I can then recommend: cut your slot short of where you want it and don't over-cut the depth. Then use your grinding wheel or whatever to make the surface that defines the depth. A sharp round bastard file can make quick work of finishing off a slot like you made for this trike. This technique also avoids the stress-riser problem because by not over-shooting, there's no stress-riser "built in." (Large radius curves - the larger the better - are the best way to avoid stress cracks caused due to material shape (as opposed to due to brittleness or something like that).
amberwolf said:
RTIII said:
That way, you haven't created a stress-riser and a pre-started crack, as is clearly visible in your other images.
I looked thru all the images of the dropouts and don't see this. Which one is it in, so I can fix it?
Looks to me like all of them show it, but I'm not saying they're already stress cracked, only that you've pre-started where the stress cracks will come from. Here's one:
Those two slots that over-shoot will eventually be where cracks start - most likely, in this image, the lower one first!
amberwolf said:
FWIW, I've used this method for all of the dropouts I've made, including those on CrazyBike2, which have seen loads high enough to break the frame, and have not exhibited any failures. (might just be lucky, but so far never seen any fractures in the dropouts).
My guess is that your having avoided stress cracks in those locations is simply because the thickness of the materials alone helps delay their onset. But with long-enough duration of those stresses, they'll come. It MIGHT just be that they'll come after we're all long dead and the bike has long since rotted away 150 years from now, but... should it stay in service long enough, those are the kinds of things you want to avoid!
amberwolf said:
In various projects mobile and otherwise, I do get stress fracture failures in other areas, sometimes in tubing that's been drilled or cut, and sometimes in the middle of stuff that has nothing I've done to it during building (but could have manufacturing defects, or just see too high a stress at that point).

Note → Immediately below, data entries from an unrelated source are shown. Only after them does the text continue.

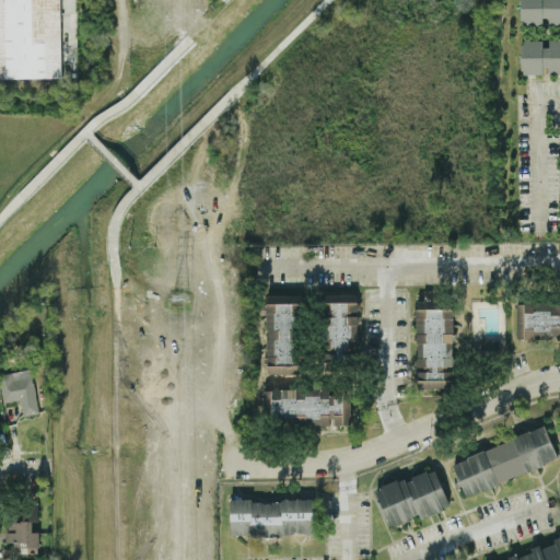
[(0,0),(0,78),(61,78),(60,0),(0,0)]
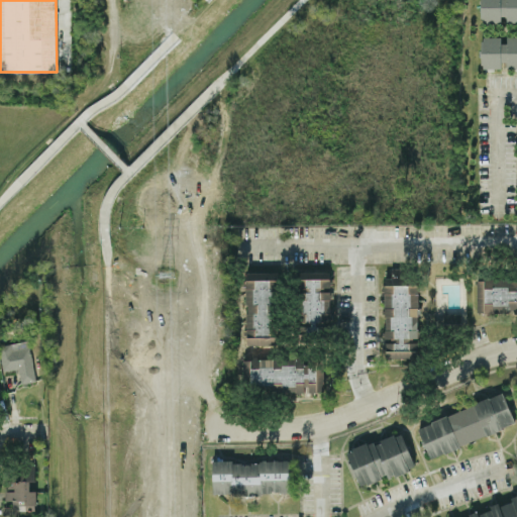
[(516,0),(480,0),(480,22),(503,22),(516,22),(516,0)]
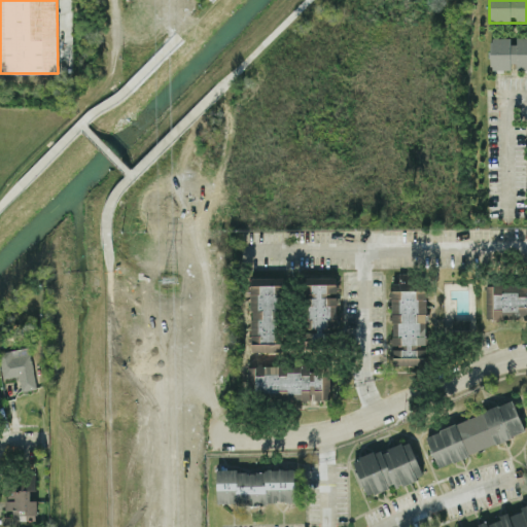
[(526,37),(517,37),(517,43),(511,43),(511,37),(490,37),(490,69),(514,69),(514,68),(526,68),(526,37)]
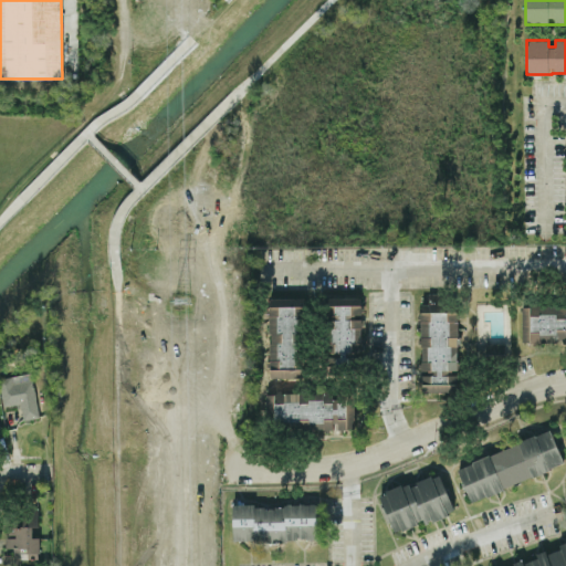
[(459,392),(458,293),(426,294),(426,302),(420,302),(420,394),(459,392)]
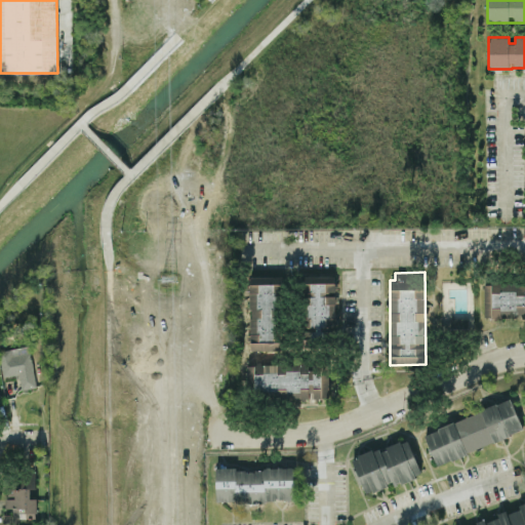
[(250,276),(249,350),(282,350),(283,276),(250,276)]
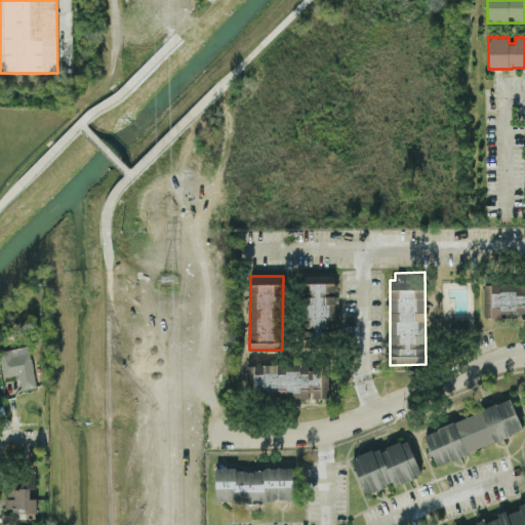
[(336,282),(326,282),(326,276),(303,276),(301,335),(335,335),(336,282)]
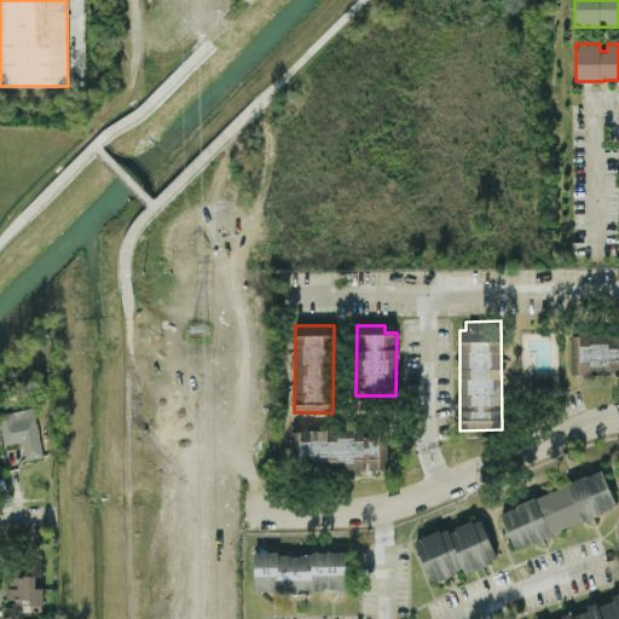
[(618,333),(571,334),(571,374),(618,372),(618,333)]
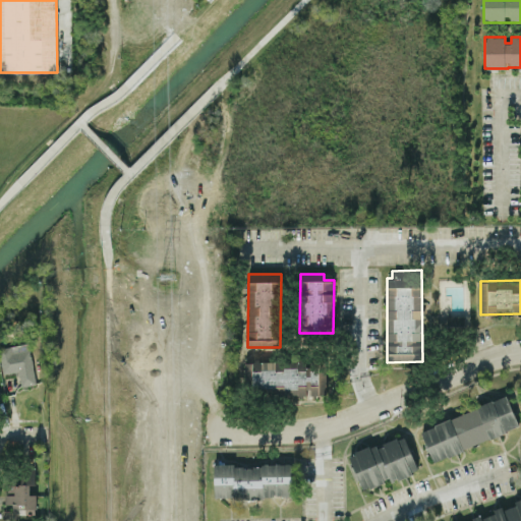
[(0,353),(4,373),(18,370),(21,387),(37,384),(29,342),(0,347),(0,353)]
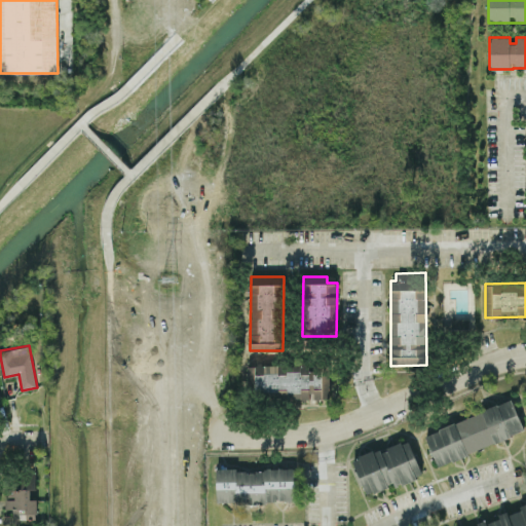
[(330,400),(330,365),(249,364),(248,398),(330,400)]
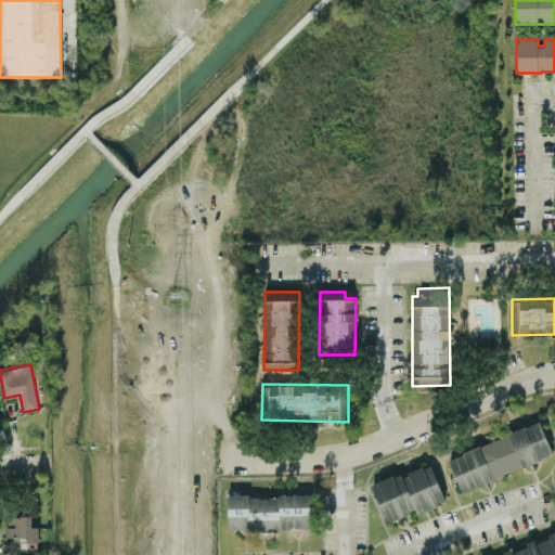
[(448,456),(460,490),(553,456),(541,423),(448,456)]
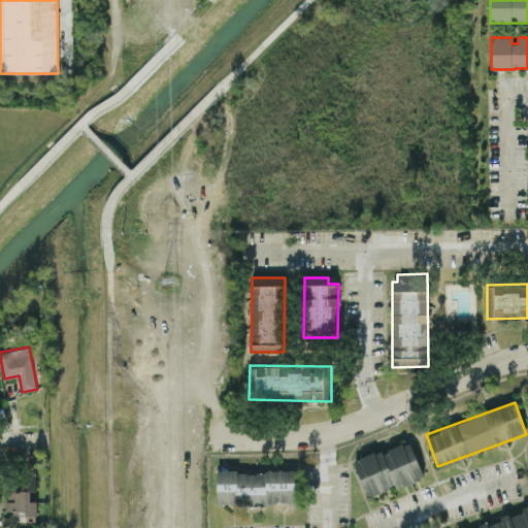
[(366,496),(423,476),(410,440),(354,460),(366,496)]
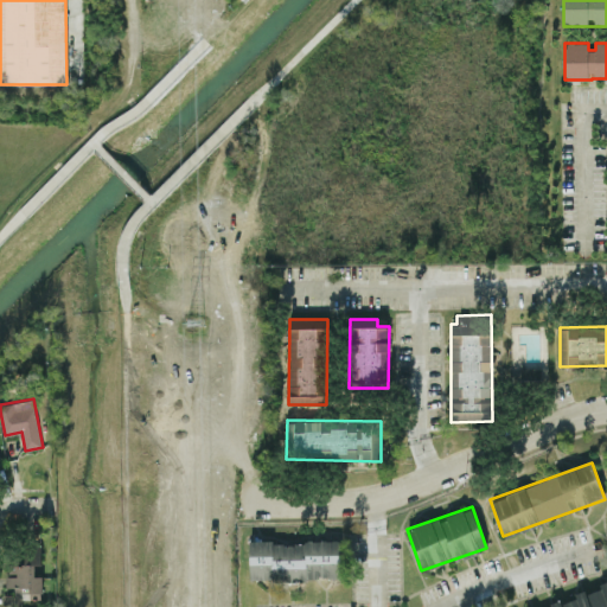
[(340,541),(250,541),(249,579),(340,579),(340,541)]
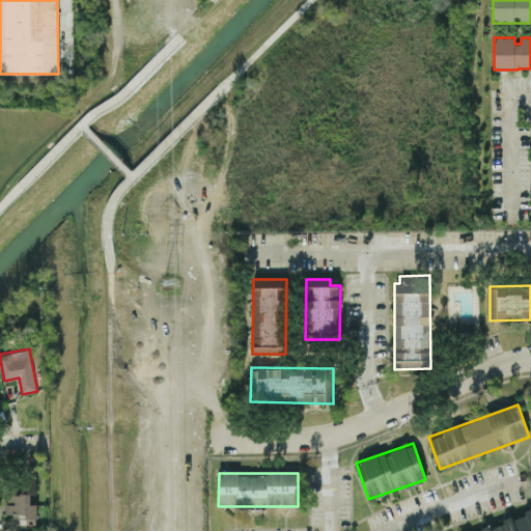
[(5,513),(11,513),(11,524),(36,524),(36,503),(30,503),(30,494),(36,494),(36,476),(16,476),(16,492),(5,492),(5,513)]
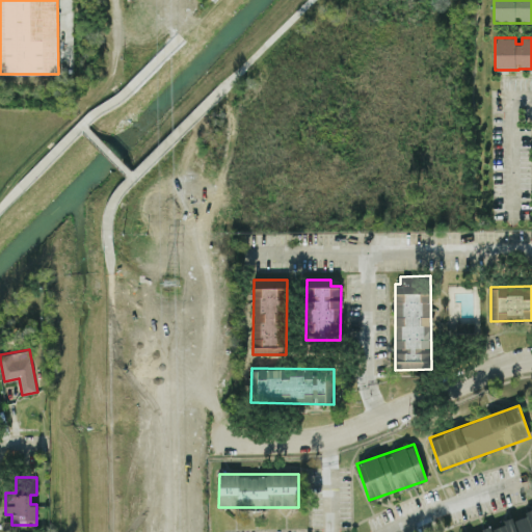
[(531,531),(531,511),(481,529),(482,531),(531,531)]
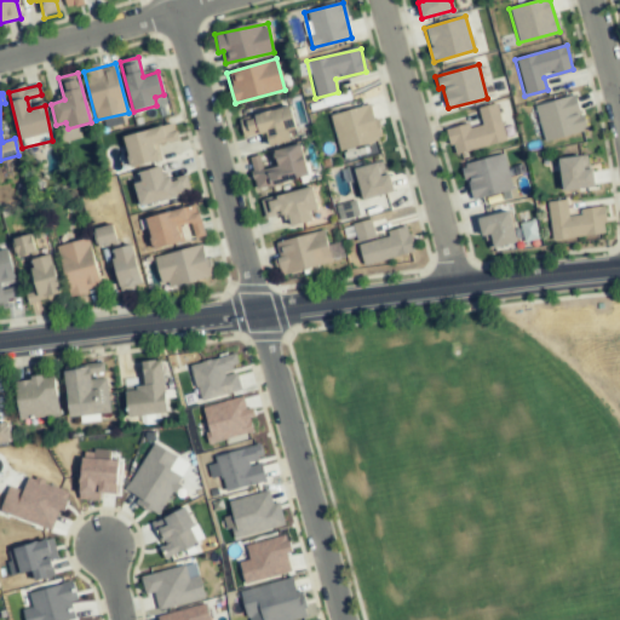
[(585,130),(577,96),(534,107),(544,141),(585,130)]
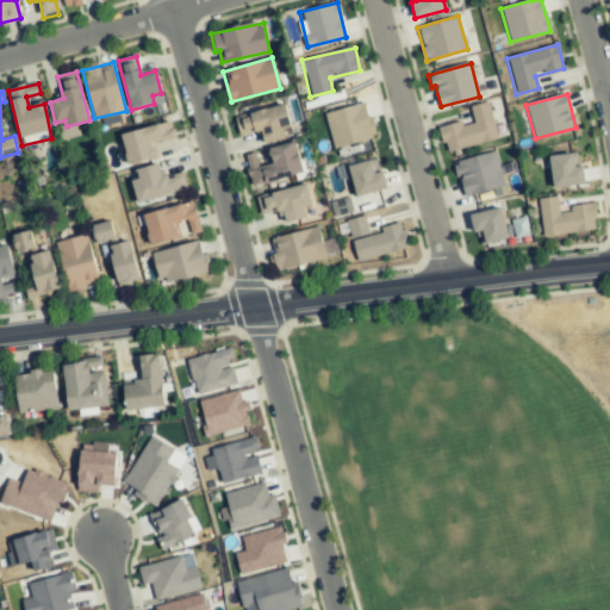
[(332,148),(374,136),(365,103),(324,114),(332,148)]
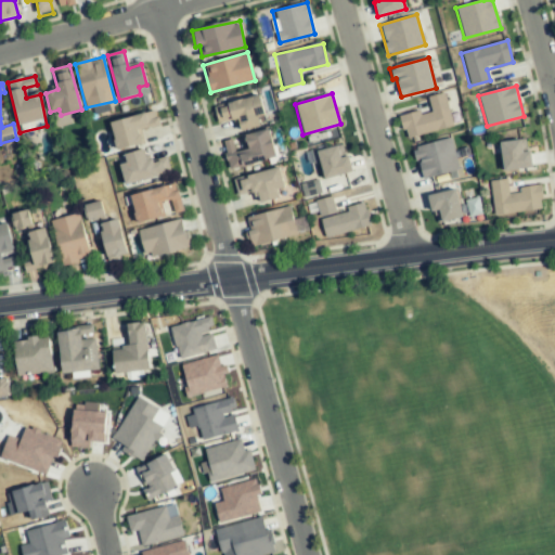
[(452,126),(444,93),(427,98),(430,113),(421,115),(420,111),(400,115),(405,138),(452,126)]
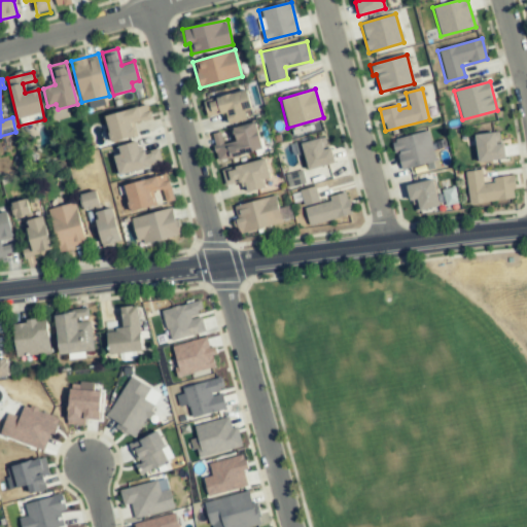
[(250,109),(246,91),(203,101),(206,116),(224,112),(227,125),(247,119),(244,110),(250,109)]
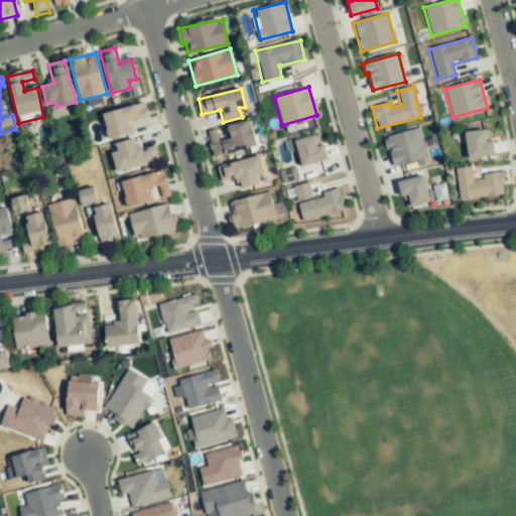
[(102,113),(108,139),(132,134),(129,121),(147,117),(144,103),(102,113)]
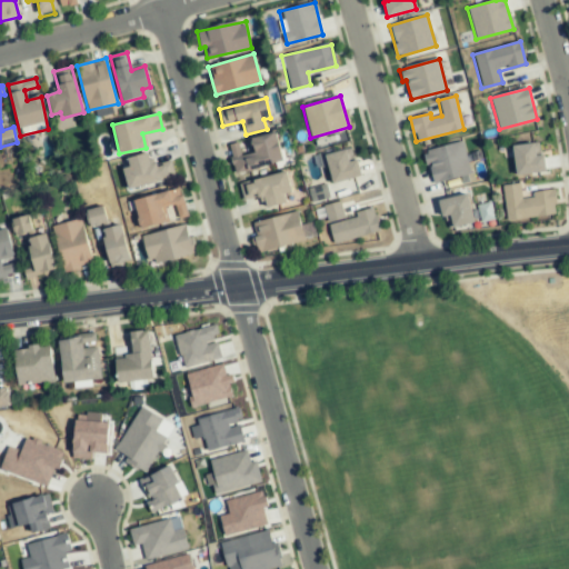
[(235,173),(283,161),(276,131),(250,139),(253,153),(241,157),(237,143),(227,146),(235,173)]
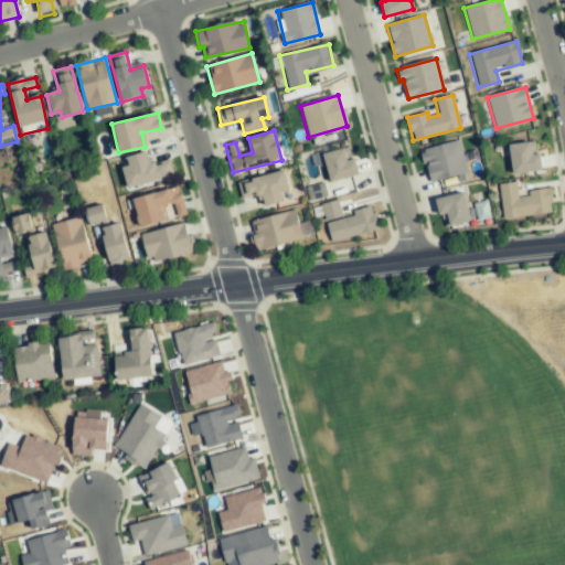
[(428,182),(467,173),(459,141),(420,150),(428,182)]
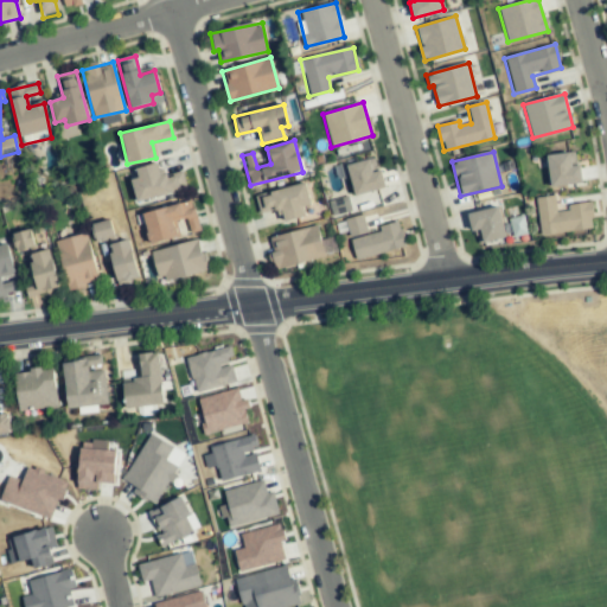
[(581,165),(574,165),(573,153),(547,155),(550,186),(582,184),(581,165)]
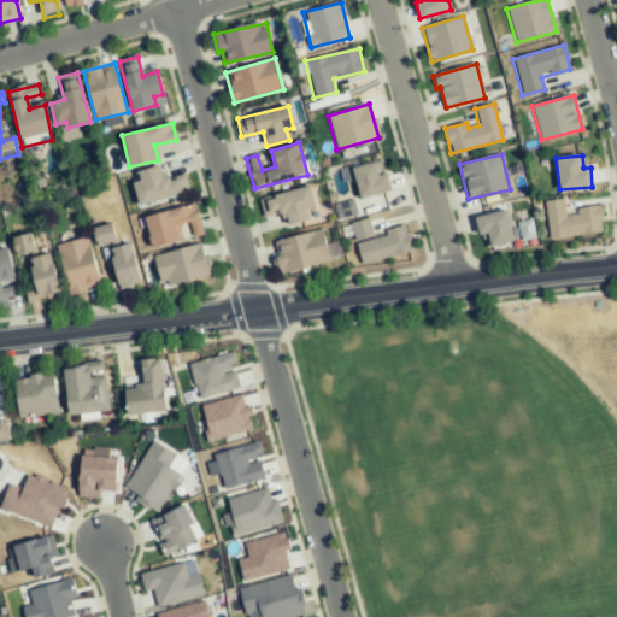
[(358,198),(392,192),(388,174),(378,175),(376,163),(352,168),(358,198)]
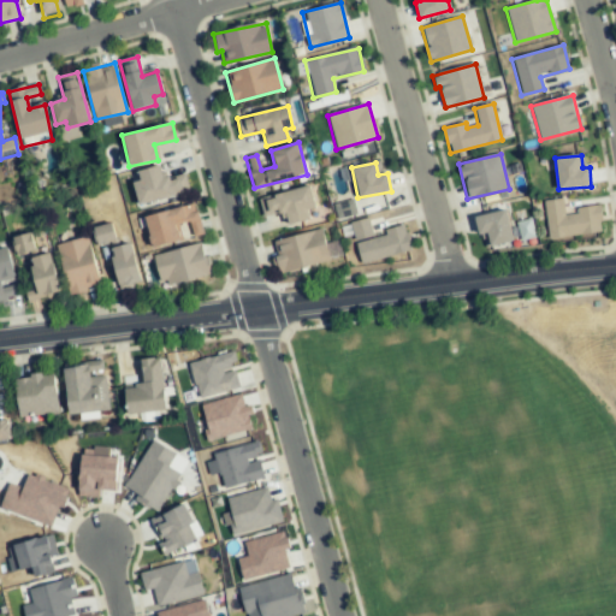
[(137,172),(140,181),(131,183),(138,206),(189,190),(184,175),(167,179),(163,164),(137,172)]
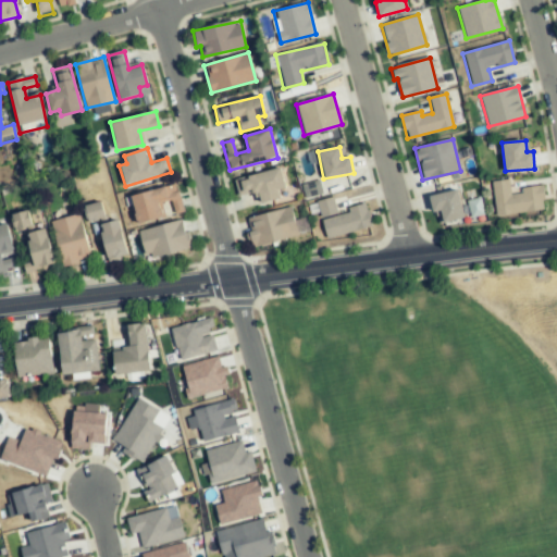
[(281,198),(279,189),(285,187),(280,168),(234,181),(238,196),(258,190),(261,205),(281,198)]
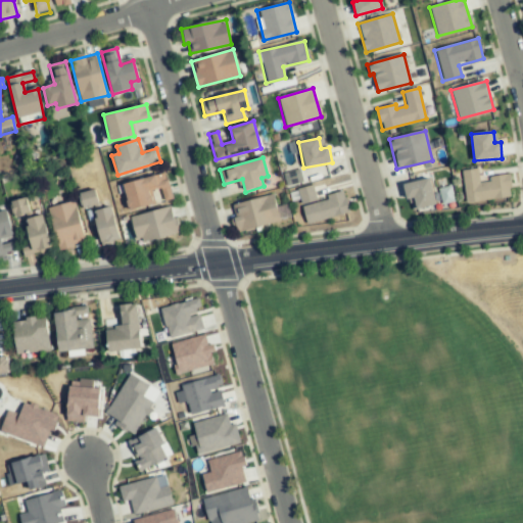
[(509,176),(479,180),(477,169),(461,172),(466,202),(512,195),(509,176)]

WAY back when, when I was actively pursuing a carrier in aerospace engineering, I got a lot of training in stress cracks and failures. When you DO find a crack, the best way to stop it is to drill a small-ish hole at the end of the crack to stop its propagation and then weld (welds will NOT stop cracks without drilling first, so we were taught - something to do with "crystal alignment"), or "sister" a patch. As for cracks that come along where you don't think you did anything, you probably did, especially in YOUR work: you probably put loads on the part that the original engineer never envisioned and right where the cracks appear is where there's some change you didn't notice happens, often a change in the shape (thinning point of a tube or a crimped section or bend, etc), but it could also be to treatment of some kind such as the extent of the heat range of a weld done which changed the brittleness of the metal - or some other similar process.
Now, to something you often talk about in your threads: electrical efficiency. Today I went 7 miles with my San Rafael, over virtually flat ground (doubt there was 10' in elevation change over any of it - just curbs and the like), at about 10' above sea level, towing my usual trailer, one way empty and the other way loaded with around 100 lbs, not quite but almost entirely using the throttle and with me putting in very little energy due to my bum knee. I started with a freshly charged battery and recharged when I got back. Traffic was fairly light but there were lots of stops and I went as fast as I could. I was shocked I got it up to around 24 MPH, though most of the trip was peaking more like 20 and ... I forgot to capture the average, but it's still in the bike if I go look! AND... It took 3.41 Ah to do those 7 miles.
Here's the charger following the top-up after the trip:
Oh, gosh, there's a bit drill bit in this image - take care of your bits, keep them sharp, and they'll take care of you!